(Extracted records)
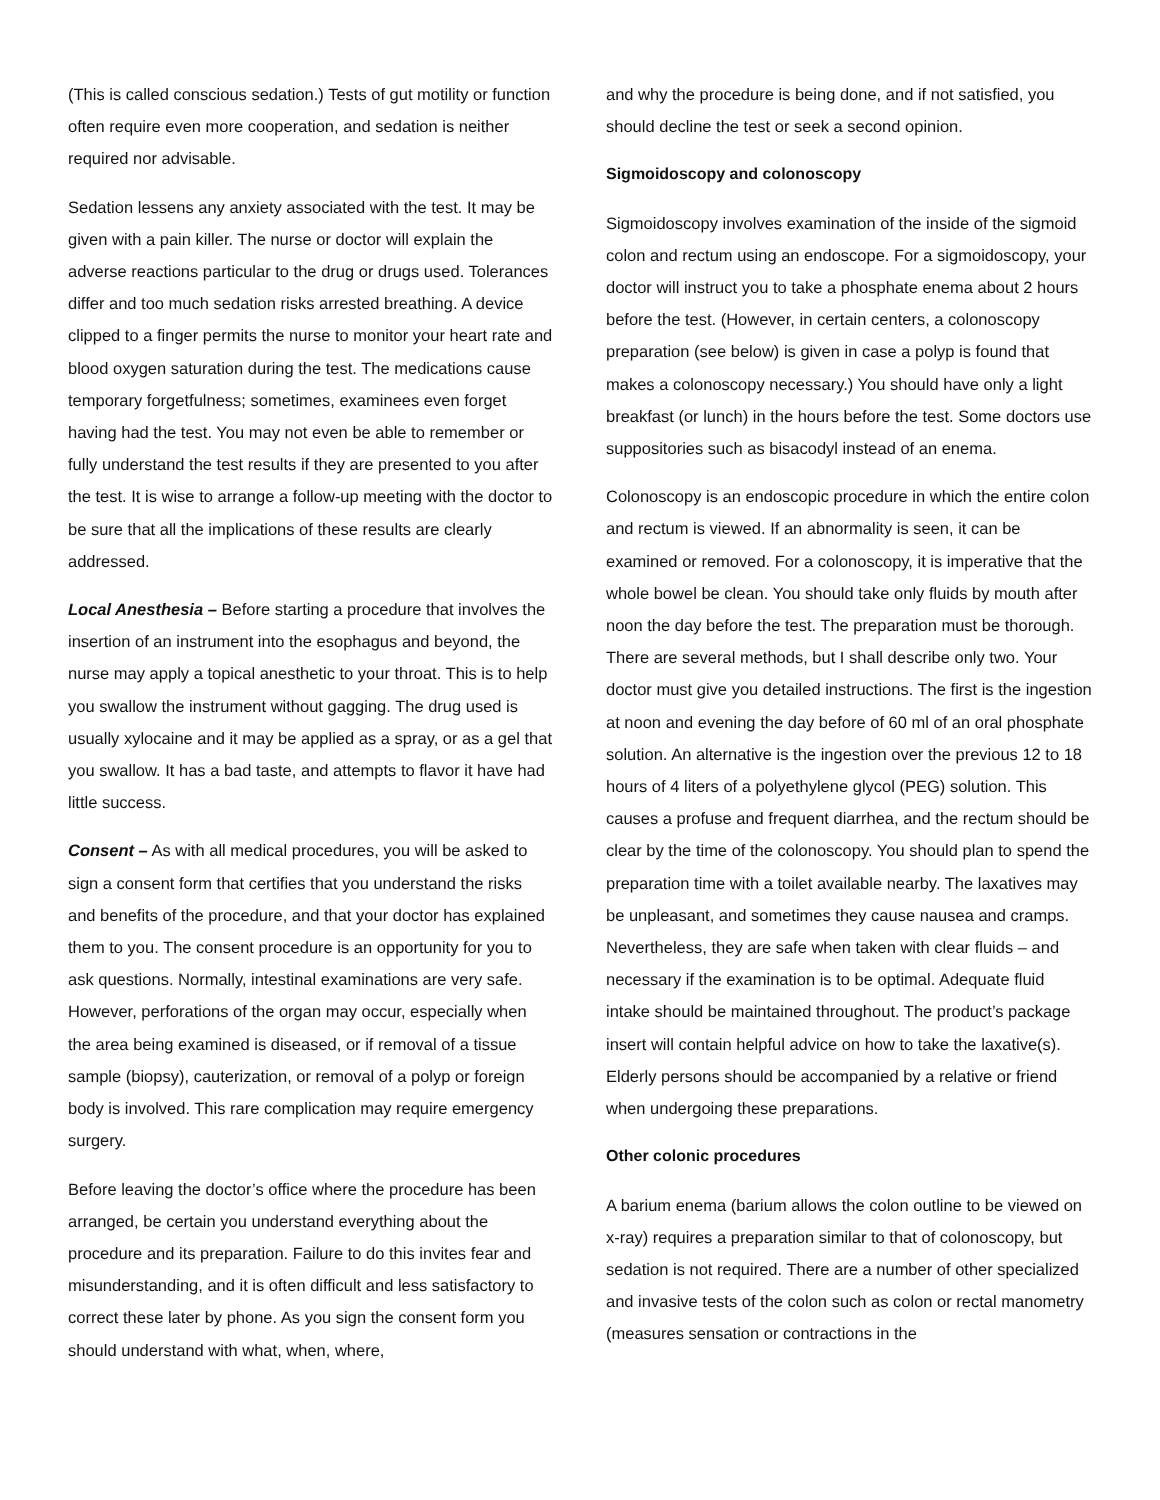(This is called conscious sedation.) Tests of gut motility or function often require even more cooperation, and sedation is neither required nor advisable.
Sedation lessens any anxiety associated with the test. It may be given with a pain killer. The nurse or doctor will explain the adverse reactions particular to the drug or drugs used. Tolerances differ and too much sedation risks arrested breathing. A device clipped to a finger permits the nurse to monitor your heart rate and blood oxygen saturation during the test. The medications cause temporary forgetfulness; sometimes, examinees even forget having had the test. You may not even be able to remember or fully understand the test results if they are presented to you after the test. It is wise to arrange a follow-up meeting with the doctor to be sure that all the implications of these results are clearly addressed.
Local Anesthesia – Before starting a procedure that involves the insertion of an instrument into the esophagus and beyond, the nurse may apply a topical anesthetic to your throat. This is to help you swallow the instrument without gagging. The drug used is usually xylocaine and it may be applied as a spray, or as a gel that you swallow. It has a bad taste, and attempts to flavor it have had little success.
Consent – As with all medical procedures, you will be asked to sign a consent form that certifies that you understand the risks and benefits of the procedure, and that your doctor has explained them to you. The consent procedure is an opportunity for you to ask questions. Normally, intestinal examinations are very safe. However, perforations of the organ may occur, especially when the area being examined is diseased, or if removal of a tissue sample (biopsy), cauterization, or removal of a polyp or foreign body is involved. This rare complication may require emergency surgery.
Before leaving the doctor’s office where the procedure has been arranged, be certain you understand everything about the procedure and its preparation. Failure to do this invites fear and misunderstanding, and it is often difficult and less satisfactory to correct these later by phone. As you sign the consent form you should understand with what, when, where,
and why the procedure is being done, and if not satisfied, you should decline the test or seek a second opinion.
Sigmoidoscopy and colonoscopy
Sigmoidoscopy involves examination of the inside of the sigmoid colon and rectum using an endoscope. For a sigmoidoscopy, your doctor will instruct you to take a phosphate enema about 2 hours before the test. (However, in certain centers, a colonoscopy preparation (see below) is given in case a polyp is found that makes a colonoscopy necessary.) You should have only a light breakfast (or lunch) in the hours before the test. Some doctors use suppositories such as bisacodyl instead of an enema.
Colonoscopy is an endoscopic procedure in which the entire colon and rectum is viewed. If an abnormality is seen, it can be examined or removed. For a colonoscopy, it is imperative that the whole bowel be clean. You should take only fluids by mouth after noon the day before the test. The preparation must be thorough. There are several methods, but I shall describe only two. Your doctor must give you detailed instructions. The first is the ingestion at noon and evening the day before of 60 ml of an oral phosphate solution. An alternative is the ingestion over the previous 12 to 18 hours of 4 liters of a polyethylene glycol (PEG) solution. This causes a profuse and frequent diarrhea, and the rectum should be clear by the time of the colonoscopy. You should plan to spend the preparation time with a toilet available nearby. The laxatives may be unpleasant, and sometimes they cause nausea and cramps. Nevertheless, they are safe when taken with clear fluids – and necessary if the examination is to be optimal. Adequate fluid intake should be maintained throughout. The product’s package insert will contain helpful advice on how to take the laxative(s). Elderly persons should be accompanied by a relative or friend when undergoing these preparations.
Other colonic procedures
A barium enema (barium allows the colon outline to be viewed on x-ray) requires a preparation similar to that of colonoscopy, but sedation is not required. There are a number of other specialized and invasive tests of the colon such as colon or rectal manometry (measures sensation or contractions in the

---

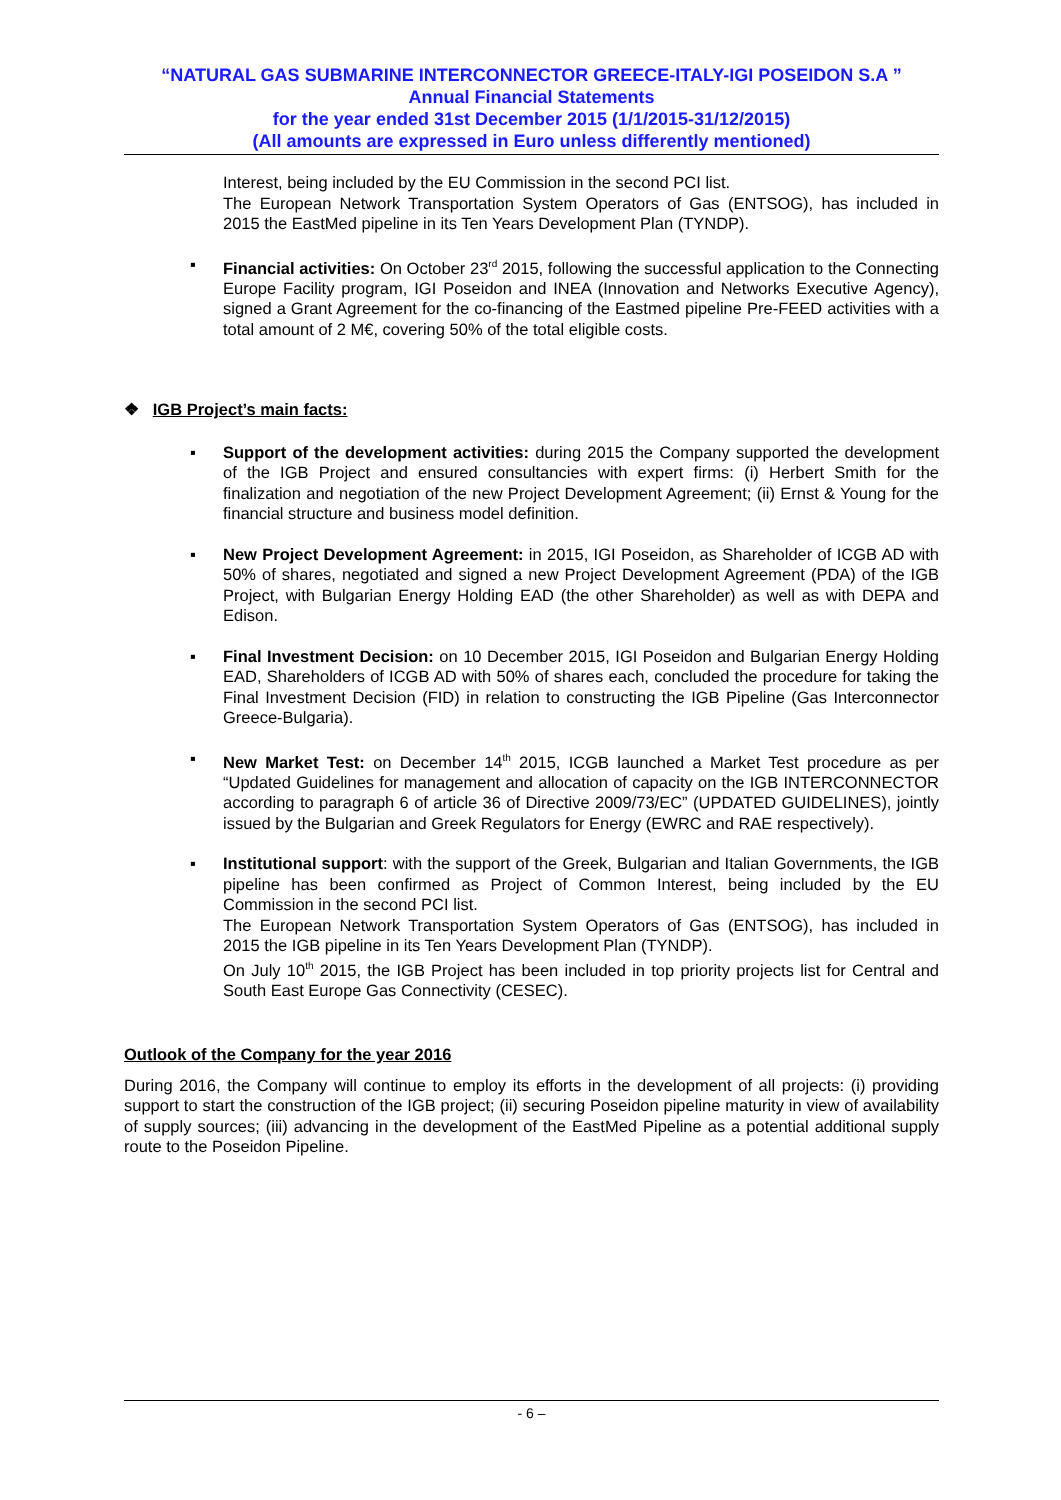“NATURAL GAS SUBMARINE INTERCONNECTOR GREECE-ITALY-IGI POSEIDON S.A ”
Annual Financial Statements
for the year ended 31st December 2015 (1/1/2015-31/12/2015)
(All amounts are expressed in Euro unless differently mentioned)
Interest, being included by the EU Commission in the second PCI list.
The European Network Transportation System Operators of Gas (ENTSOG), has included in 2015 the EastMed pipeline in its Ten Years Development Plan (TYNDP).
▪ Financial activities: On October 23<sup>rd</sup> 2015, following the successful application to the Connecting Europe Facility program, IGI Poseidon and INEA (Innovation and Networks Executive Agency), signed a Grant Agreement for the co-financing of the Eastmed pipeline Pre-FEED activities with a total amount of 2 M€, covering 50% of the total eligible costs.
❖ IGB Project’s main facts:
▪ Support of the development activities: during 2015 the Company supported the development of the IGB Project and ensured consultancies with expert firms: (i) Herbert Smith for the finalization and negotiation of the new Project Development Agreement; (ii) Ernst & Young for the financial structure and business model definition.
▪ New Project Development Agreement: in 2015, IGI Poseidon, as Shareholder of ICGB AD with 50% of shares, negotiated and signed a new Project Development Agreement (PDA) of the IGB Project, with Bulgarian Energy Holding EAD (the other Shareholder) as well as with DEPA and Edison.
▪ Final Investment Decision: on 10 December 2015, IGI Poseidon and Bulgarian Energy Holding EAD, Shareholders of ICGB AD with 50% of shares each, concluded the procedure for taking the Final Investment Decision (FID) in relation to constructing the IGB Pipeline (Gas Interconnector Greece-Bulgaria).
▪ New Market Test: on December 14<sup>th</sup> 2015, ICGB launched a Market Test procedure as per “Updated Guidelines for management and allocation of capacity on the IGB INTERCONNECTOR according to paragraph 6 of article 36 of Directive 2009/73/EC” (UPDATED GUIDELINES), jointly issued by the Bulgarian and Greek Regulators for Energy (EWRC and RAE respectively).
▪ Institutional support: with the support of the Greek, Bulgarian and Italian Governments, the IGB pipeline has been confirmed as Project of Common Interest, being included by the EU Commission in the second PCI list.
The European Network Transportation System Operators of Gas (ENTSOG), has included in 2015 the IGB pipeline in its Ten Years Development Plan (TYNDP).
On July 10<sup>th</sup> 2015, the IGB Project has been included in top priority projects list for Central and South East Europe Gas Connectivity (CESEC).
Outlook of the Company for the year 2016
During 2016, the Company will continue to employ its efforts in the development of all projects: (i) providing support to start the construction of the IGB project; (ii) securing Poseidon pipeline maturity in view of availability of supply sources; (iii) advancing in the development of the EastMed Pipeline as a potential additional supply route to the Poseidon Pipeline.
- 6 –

▸ Aim of the task
From the entries above, give again exactly the lines running from the line with "IGB Project’s main" to the line with "business model definition."; include both of those lines.

▸ Response below
❖ IGB Project’s main facts:
▪ Support of the development activities: during 2015 the Company supported the development of the IGB Project and ensured consultancies with expert firms: (i) Herbert Smith for the finalization and negotiation of the new Project Development Agreement; (ii) Ernst & Young for the financial structure and business model definition.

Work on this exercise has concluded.